To use this approach to better understand the biology of type 1 diabetes (T1D), a German team constructed a genome-wide pQTL map of 1,985 proteins in 695 newborn babies (median age 2 days) at increased genetic risk of developing the condition.
They identified 535 pQTLs (352 cis-pQTLs, 183 trans-pQTLs), 62 of which were characteristic of newborns. They showed colocalization of pQTLs for CTRB1, APOBR, IL7R, CPA1, and PNLIPRP1 with T1D GWAS signals.
They wrote, “We have established a protocol for quantifying the levels of circulating proteins from dried blood spots in 695 newborn babies (N. females = 346; 49.78%) enrolled in the GPPAD POInT trial to identify post-natal proteomic signatures at birth and investigate their association with T1D. Imputed genotype data were also available for the same newborns.”
The study was published in Nature Communications; the lead author is Mauro Tutino, a staff scientist at the Institute of Translational Genomics, Helmholtz Zentrum München – German Research Center for Environmental Health.
Type 1 diabetes is a chronic, autoimmune disease characterized by the destruction of insulin-producing β-cells in the pancreas. It is often diagnosed during childhood and adolescence. Over one million U.S. adults alone are estimated to have the disease, and its incidence is increasing. Having T1D reduces quality of life, shortens life span, and causes cost-intensive treatment. New therapies and strategies to prevent T1D are needed.
Circulating proteins can provide insights into early disease mechanisms. The researchers wrote, “Advances in genomics and proteomics present new opportunities to better understand disease mechanisms and develop preventive therapies. Both Olink and SomaScan technologies have been employed to measure plasma protein levels in tens of thousands of individuals.”
By integrating genotype data available for the same individuals, hundreds of genetic variants have been linked to both protein levels (protein quantitative trait loci, or pQTL) and complex diseases.
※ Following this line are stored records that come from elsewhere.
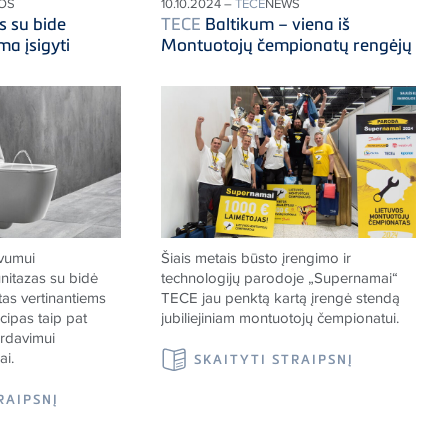
NOS
10.10.2024 –
TECE
NEWS
s su bide
TECE
Baltikum – viena iš
ma įsigyti
Montuotojų čempionatų rengėjų
ivumui
Šiais metais būsto įrengimo ir
nitazas su bidė
technologijų parodoje „Supernamai“
tas vertinantiems
TECE
jau penktą kartą įrengė stendą
cipas taip pat
jubiliejiniam montuotojų čempionatui.
erdavimui
ai.
SKAITYTI STRAIPSNĮ
RAIPSNĮ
These findings provide a genetic anchor to explore potential causal relationships between protein levels and disease risk.
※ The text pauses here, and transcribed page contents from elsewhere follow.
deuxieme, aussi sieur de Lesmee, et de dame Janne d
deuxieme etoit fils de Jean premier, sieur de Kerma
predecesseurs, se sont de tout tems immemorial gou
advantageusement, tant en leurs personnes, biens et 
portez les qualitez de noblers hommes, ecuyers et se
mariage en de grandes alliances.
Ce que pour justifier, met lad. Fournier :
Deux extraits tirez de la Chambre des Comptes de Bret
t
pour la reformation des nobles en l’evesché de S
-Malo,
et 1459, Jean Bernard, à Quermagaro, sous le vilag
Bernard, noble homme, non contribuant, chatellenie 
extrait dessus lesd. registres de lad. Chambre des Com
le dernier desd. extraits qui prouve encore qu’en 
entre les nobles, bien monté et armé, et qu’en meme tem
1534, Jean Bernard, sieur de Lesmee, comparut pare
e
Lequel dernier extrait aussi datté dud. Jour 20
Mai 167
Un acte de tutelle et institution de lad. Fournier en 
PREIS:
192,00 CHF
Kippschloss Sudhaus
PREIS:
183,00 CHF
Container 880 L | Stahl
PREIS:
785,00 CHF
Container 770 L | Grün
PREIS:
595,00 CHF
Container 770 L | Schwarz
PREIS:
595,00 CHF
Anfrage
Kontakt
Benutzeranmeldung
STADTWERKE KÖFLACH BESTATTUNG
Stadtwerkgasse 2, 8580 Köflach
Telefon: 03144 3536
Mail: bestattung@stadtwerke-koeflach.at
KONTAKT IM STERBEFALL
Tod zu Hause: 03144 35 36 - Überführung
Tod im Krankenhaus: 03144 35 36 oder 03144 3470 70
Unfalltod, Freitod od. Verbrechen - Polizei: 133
The researchers noted, “A major limitation of proteogenomic studies to date is their focus on adult cohorts. Consequently, the applicability of adult pQTL findings to earlier life stages, such as infancy, remains unproven. Moreover, these population-based studies might have missed disease-specific signals.”
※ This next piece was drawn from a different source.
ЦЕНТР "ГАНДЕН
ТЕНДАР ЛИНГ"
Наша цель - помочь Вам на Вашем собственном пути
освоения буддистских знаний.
The Global Platform for the Prevention of Autoimmune Diabetes (GPPAD) has been established to screen for neonates at increased risk of developing T1D and enroll them in clinical trials for early intervention strategies.
“By generating pQTL profiles and combining these with genetic colocalization and causal inference analyses, we aimed to identify key pathways and proteins involved in T1D. The insights gained from this research could serve as a solid foundation for developing therapeutic targets or repurposing existing drugs to prevent or treat T1D,” the German team wrote.